Wendelin Wiedeking: Freigesprochen, aber von Spiegel online dennoch subtil verurteilt

 

Da bekommen Ex-Porsche-Chef Wendelin Wiedeking und sein Finanzvorstand Holger Härter vom Stuttgarter Landgericht einen erstklassigen Freispruch, die Staatsanwälte links und rechts verbale Ohrfeigen vom Richter, aber der Spiegel spricht die Freigesprochenen subtil dennoch schuldig. Da fällt mir nichts mehr ein.

Dass ein Richter Staatsanwälte so hart kritisiert wie der Vorsitzende der Wirtschaftskammer, Frank Maurer, dürfte in der Justizgeschichte Stuttgarts so gut wie noch nie vorgekommen sein. Denn er machte deutlich, dass nicht Zweifel an der Schuld der Angeklagten den Freispruch begründeten, sondern die Überzeugung der Kammer, dass die Anklage keinerlei Grundlage hat. „An den Vorwürfen der Stuttgarter Staatsanwaltschaft ist nichts dran; nichts – weder vorne, noch hinten, noch in der Mitte.“ So abgekanzelt zu werden ist sicher ein Novum für die Stuttgarter Staatsanwaltschaft, die nun überlegt, ob sie in die Revision gehen soll. Richter Maurer äußerte sogar die Vermutung, dass die Staatsanwälte eine vorgefasste Meinung gehabt hätten.

So mancher hat die beiden Manager schon hinter Gittern gesehen. Denn die geforderten Haftstrafen von über zwei Jahren hätten nicht mehr zur Bewährung ausgesetzt werden können. Für die Staatsanwälte ist das Urteil ein Desaster. Nicht nur weil es mit einem glatten Freispruch endete, sondern auch deshalb, weil der Richter ihre Arbeit massiv kritisierte. So seien die Ermittlungen viel zu aufwändig geführt worden, die zahlreichen Durchsuchungen von Büros und Privatwohnungen und 200 Aktenordner überflüssig gewesen, weil sie in sieben Jahren Ermittlung keine Beweise erbracht hätten. „Subjektive Überzeugungen reichen für eine Verurteilung nicht aus“, sagte der Richter und stellte klar, dass ein Unternehmer immer planen müsse. „Professionelle Vorbereitungen sind keine Vorwegnahme von Entscheidungen in Unternehmen“, betonte Maurer, der damit die Staatsanwälte regelrecht schulmeisterte. Wiedekings Anwalt nannte das Urteil eine „juristische Hinrichtung“ der Staatsanwaltschaft.

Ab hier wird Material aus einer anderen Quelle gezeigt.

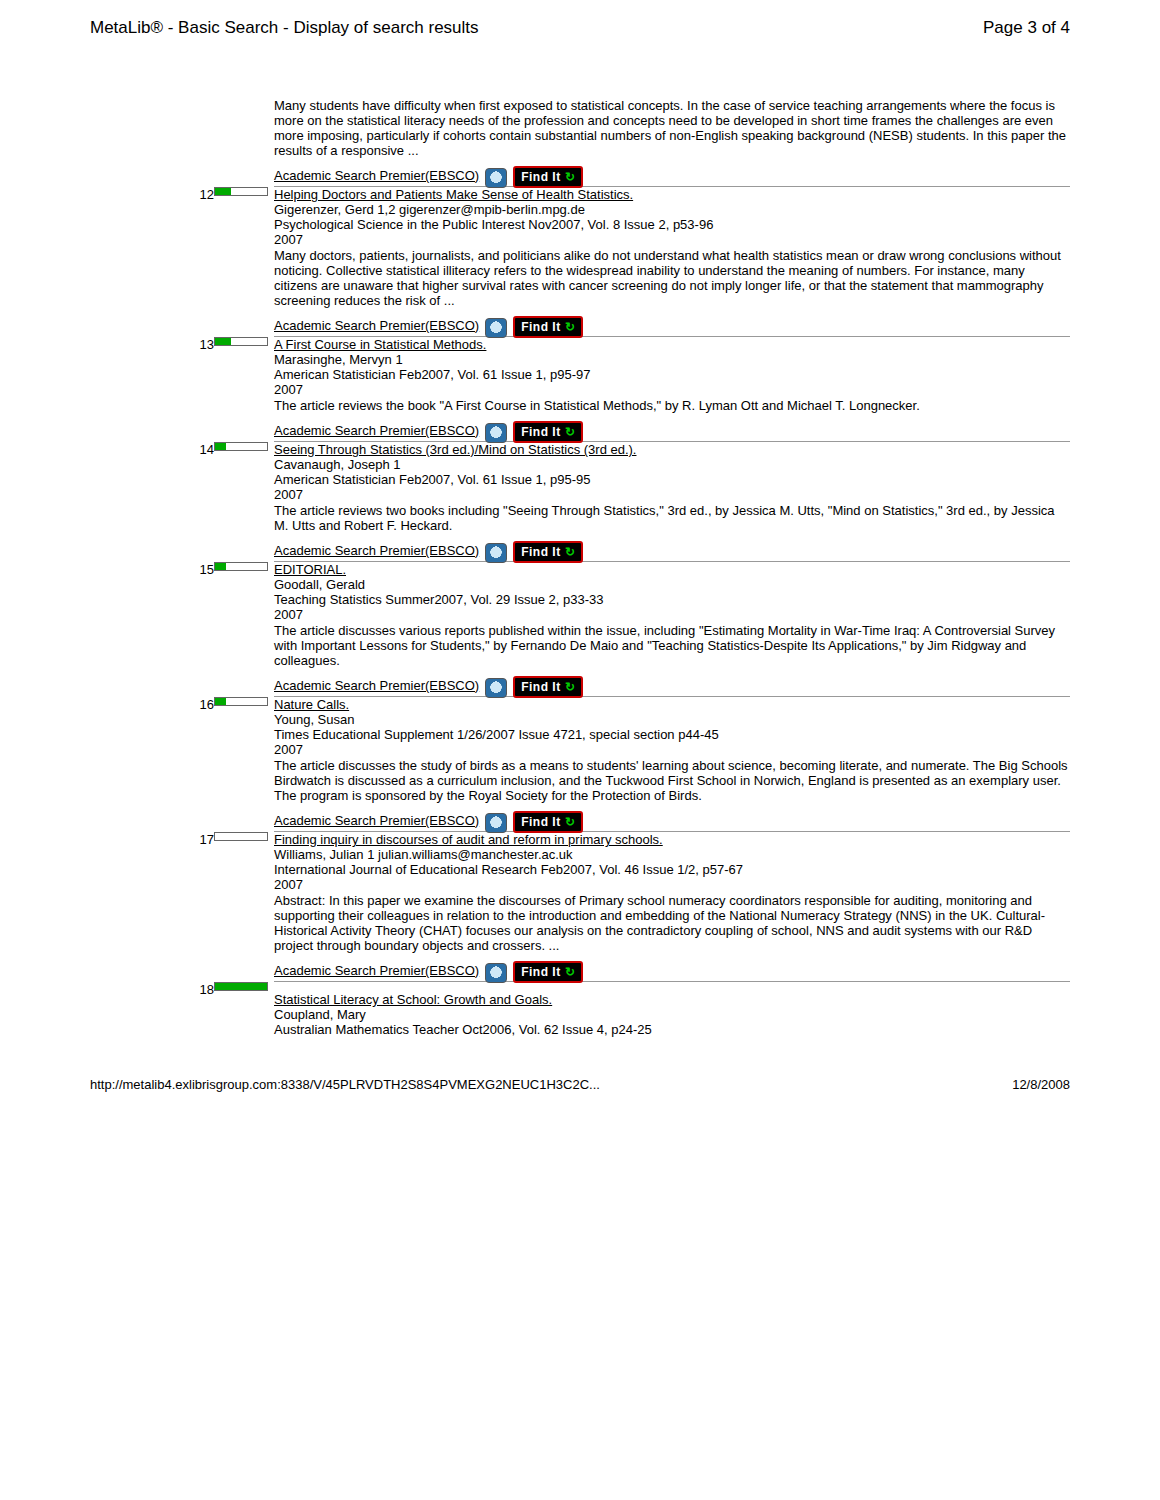MetaLib® - Basic Search - Display of search results
Page 3 of 4
| | | Many students have difficulty when first exposed to statistical concepts. In the case of service teaching arrangements where the focus is more on the statistical literacy needs of the profession and concepts need to be developed in short time frames the challenges are even more imposing, particularly if cohorts contain substantial numbers of non-English speaking background (NESB) students. In this paper the results of a responsive ... Academic Search Premier(EBSCO) Find It ↻ |
| 12 | | Helping Doctors and Patients Make Sense of Health Statistics. Gigerenzer, Gerd 1,2 gigerenzer@mpib-berlin.mpg.de Psychological Science in the Public Interest Nov2007, Vol. 8 Issue 2, p53-96 2007 Many doctors, patients, journalists, and politicians alike do not understand what health statistics mean or draw wrong conclusions without noticing. Collective statistical illiteracy refers to the widespread inability to understand the meaning of numbers. For instance, many citizens are unaware that higher survival rates with cancer screening do not imply longer life, or that the statement that mammography screening reduces the risk of ... Academic Search Premier(EBSCO) Find It ↻ |
| 13 | | A First Course in Statistical Methods. Marasinghe, Mervyn 1 American Statistician Feb2007, Vol. 61 Issue 1, p95-97 2007 The article reviews the book "A First Course in Statistical Methods," by R. Lyman Ott and Michael T. Longnecker. Academic Search Premier(EBSCO) Find It ↻ |
| 14 | | Seeing Through Statistics (3rd ed.)/Mind on Statistics (3rd ed.). Cavanaugh, Joseph 1 American Statistician Feb2007, Vol. 61 Issue 1, p95-95 2007 The article reviews two books including "Seeing Through Statistics," 3rd ed., by Jessica M. Utts, "Mind on Statistics," 3rd ed., by Jessica M. Utts and Robert F. Heckard. Academic Search Premier(EBSCO) Find It ↻ |
| 15 | | EDITORIAL. Goodall, Gerald Teaching Statistics Summer2007, Vol. 29 Issue 2, p33-33 2007 The article discusses various reports published within the issue, including "Estimating Mortality in War-Time Iraq: A Controversial Survey with Important Lessons for Students," by Fernando De Maio and "Teaching Statistics-Despite Its Applications," by Jim Ridgway and colleagues. Academic Search Premier(EBSCO) Find It ↻ |
| 16 | | Nature Calls. Young, Susan Times Educational Supplement 1/26/2007 Issue 4721, special section p44-45 2007 The article discusses the study of birds as a means to students' learning about science, becoming literate, and numerate. The Big Schools Birdwatch is discussed as a curriculum inclusion, and the Tuckwood First School in Norwich, England is presented as an exemplary user. The program is sponsored by the Royal Society for the Protection of Birds. Academic Search Premier(EBSCO) Find It ↻ |
| 17 | | Finding inquiry in discourses of audit and reform in primary schools. Williams, Julian 1 julian.williams@manchester.ac.uk International Journal of Educational Research Feb2007, Vol. 46 Issue 1/2, p57-67 2007 Abstract: In this paper we examine the discourses of Primary school numeracy coordinators responsible for auditing, monitoring and supporting their colleagues in relation to the introduction and embedding of the National Numeracy Strategy (NNS) in the UK. Cultural-Historical Activity Theory (CHAT) focuses our analysis on the contradictory coupling of school, NNS and audit systems with our R&D project through boundary objects and crossers. ... Academic Search Premier(EBSCO) Find It ↻ |
| 18 | | Statistical Literacy at School: Growth and Goals. Coupland, Mary Australian Mathematics Teacher Oct2006, Vol. 62 Issue 4, p24-25 |
http://metalib4.exlibrisgroup.com:8338/V/45PLRVDTH2S8S4PVMEXG2NEUC1H3C2C...
12/8/2008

„Wenn ich so gerechnet hätte wie der Staatsanwalt, wäre ich zu Recht hier angeklagt worden“, sagte Ex-Porsche-Finanzchef Härter. „Ich bin froh, dass es jetzt im Urteil offiziell mal gesagt wurde, dass Porsche nicht die Pleite drohte, dass wir am 26. Oktober 2008 drei Milliarden Liquidität hatten und jederzeit Zugriff auf weitere vier Milliarden Euro“, sagte ein sichtlich erleichterter Härter.

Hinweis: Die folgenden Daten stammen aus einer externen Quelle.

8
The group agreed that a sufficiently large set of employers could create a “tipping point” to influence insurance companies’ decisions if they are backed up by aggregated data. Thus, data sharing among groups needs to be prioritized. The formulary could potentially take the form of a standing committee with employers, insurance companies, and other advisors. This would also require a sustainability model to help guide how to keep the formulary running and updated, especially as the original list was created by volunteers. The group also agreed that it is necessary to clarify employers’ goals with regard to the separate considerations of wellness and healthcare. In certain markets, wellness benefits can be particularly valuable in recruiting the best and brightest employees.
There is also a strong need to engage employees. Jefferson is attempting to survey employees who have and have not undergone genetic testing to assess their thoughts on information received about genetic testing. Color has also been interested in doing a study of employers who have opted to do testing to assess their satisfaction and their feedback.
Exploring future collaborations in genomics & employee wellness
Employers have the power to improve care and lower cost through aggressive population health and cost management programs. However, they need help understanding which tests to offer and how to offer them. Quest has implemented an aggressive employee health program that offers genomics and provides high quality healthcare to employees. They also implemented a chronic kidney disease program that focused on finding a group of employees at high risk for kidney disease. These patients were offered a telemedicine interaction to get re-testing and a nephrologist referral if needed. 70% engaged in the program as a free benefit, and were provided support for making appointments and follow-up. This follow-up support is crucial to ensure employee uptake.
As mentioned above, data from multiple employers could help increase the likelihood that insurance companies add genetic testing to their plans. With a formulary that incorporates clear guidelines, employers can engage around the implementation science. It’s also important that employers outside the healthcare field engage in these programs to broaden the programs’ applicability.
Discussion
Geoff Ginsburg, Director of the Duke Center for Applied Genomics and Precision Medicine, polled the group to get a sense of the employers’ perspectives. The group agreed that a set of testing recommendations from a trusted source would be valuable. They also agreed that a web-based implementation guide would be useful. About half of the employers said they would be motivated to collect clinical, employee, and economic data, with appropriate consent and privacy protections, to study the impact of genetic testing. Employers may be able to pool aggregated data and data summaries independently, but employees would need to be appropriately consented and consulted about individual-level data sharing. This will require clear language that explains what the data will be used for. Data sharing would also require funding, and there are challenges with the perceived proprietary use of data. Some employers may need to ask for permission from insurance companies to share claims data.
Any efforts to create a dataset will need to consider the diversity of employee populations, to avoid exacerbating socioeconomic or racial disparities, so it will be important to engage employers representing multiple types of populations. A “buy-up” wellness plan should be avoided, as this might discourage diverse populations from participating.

Spiegel-online Autor David Böcking lässt sich vom Freispruch nicht beeindrucken. Die Überschrift „Freispruch für die Porsche-Zocker“ klingt nicht wirklich nach Unschuld. Wenn die gescheiterte Übernahme von VW laut Gericht schon keine Marktmanipulation war: „Größenwahnsinnig war der Plan dennoch“, schreibt Böcking und lässt Bedauern darüber durchklingen, dass Größenwahn nicht strafbar ist. Die Schelte des Richters an der Staatsanwaltschaft kann Böcking zwar nicht ignorieren, kommt aber zu dem Schluss: „Das klang fast so, als wären die einstigen Top-Manager ohne Grund vor Gericht gelandet.“ Genau: Es gab eben keinen Grund, wie das Gericht festgestellt hat. Diese Grundlosigkeit ins Gegenteil zu verkehren, zeugt nun auch von journalistischer Voreingenommenheit. Und es war auch kein Wirtschaftskrimi, wie der Autor meint, denn ein Krimi braucht kriminelle Energie, die fehlte bei diesem eigentlich ganz normalen Übernahmeversuch, der durch die David-Goliath-Perspektive zwar spektakulär erschien, aber nach Überzeugung der Kammer keine geplante Marktmanipulation zur Grundlage hatte. Sollte die Staatsanwaltschaft in Revision gehen, wäre sie schlecht beraten und zumindest eines bewiesen: dass sie keinen Aufwand scheut, ihre Voreingenommenheit weiter zu pflegen.

Mit diesem Urteil dürften es für die auf Schadenersatz klagenden Hedge-Fonds sehr viel schwerer werden, ihre Forderungen durchzusetzen.